— begin Dataset records —
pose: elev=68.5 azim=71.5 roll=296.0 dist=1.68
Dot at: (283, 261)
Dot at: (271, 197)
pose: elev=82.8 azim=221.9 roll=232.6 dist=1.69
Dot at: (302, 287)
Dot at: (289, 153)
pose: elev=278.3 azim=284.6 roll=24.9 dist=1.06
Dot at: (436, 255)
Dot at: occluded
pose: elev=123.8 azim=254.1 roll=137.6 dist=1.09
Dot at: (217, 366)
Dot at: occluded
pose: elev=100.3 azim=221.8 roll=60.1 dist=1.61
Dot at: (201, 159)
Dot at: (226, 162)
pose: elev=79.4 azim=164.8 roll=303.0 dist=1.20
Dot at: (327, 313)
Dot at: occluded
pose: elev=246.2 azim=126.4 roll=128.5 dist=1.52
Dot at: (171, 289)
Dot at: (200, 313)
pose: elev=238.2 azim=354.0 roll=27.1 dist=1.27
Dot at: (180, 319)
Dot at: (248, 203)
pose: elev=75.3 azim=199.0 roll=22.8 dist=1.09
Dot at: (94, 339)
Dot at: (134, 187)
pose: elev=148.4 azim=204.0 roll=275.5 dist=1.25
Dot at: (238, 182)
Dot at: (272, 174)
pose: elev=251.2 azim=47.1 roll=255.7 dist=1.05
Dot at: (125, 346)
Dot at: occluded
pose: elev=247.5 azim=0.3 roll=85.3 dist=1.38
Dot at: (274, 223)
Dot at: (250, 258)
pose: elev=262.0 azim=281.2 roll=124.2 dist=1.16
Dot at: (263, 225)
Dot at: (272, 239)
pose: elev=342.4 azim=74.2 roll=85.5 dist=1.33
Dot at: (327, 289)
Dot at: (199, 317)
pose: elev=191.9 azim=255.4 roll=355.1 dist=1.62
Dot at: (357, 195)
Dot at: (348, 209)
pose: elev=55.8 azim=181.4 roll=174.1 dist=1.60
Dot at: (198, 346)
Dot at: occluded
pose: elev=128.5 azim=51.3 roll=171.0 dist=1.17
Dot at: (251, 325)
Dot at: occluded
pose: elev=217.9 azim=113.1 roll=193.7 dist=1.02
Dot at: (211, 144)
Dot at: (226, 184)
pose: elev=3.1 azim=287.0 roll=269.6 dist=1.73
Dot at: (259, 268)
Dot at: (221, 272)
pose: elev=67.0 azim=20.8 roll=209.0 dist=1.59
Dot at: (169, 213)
— end Dataset records —
### [What is required]
Extract each line of the data above and reproduce every one without any change.

### [The result]
pose: elev=68.5 azim=71.5 roll=296.0 dist=1.68
Dot at: (283, 261)
Dot at: (271, 197)
pose: elev=82.8 azim=221.9 roll=232.6 dist=1.69
Dot at: (302, 287)
Dot at: (289, 153)
pose: elev=278.3 azim=284.6 roll=24.9 dist=1.06
Dot at: (436, 255)
Dot at: occluded
pose: elev=123.8 azim=254.1 roll=137.6 dist=1.09
Dot at: (217, 366)
Dot at: occluded
pose: elev=100.3 azim=221.8 roll=60.1 dist=1.61
Dot at: (201, 159)
Dot at: (226, 162)
pose: elev=79.4 azim=164.8 roll=303.0 dist=1.20
Dot at: (327, 313)
Dot at: occluded
pose: elev=246.2 azim=126.4 roll=128.5 dist=1.52
Dot at: (171, 289)
Dot at: (200, 313)
pose: elev=238.2 azim=354.0 roll=27.1 dist=1.27
Dot at: (180, 319)
Dot at: (248, 203)
pose: elev=75.3 azim=199.0 roll=22.8 dist=1.09
Dot at: (94, 339)
Dot at: (134, 187)
pose: elev=148.4 azim=204.0 roll=275.5 dist=1.25
Dot at: (238, 182)
Dot at: (272, 174)
pose: elev=251.2 azim=47.1 roll=255.7 dist=1.05
Dot at: (125, 346)
Dot at: occluded
pose: elev=247.5 azim=0.3 roll=85.3 dist=1.38
Dot at: (274, 223)
Dot at: (250, 258)
pose: elev=262.0 azim=281.2 roll=124.2 dist=1.16
Dot at: (263, 225)
Dot at: (272, 239)
pose: elev=342.4 azim=74.2 roll=85.5 dist=1.33
Dot at: (327, 289)
Dot at: (199, 317)
pose: elev=191.9 azim=255.4 roll=355.1 dist=1.62
Dot at: (357, 195)
Dot at: (348, 209)
pose: elev=55.8 azim=181.4 roll=174.1 dist=1.60
Dot at: (198, 346)
Dot at: occluded
pose: elev=128.5 azim=51.3 roll=171.0 dist=1.17
Dot at: (251, 325)
Dot at: occluded
pose: elev=217.9 azim=113.1 roll=193.7 dist=1.02
Dot at: (211, 144)
Dot at: (226, 184)
pose: elev=3.1 azim=287.0 roll=269.6 dist=1.73
Dot at: (259, 268)
Dot at: (221, 272)
pose: elev=67.0 azim=20.8 roll=209.0 dist=1.59
Dot at: (169, 213)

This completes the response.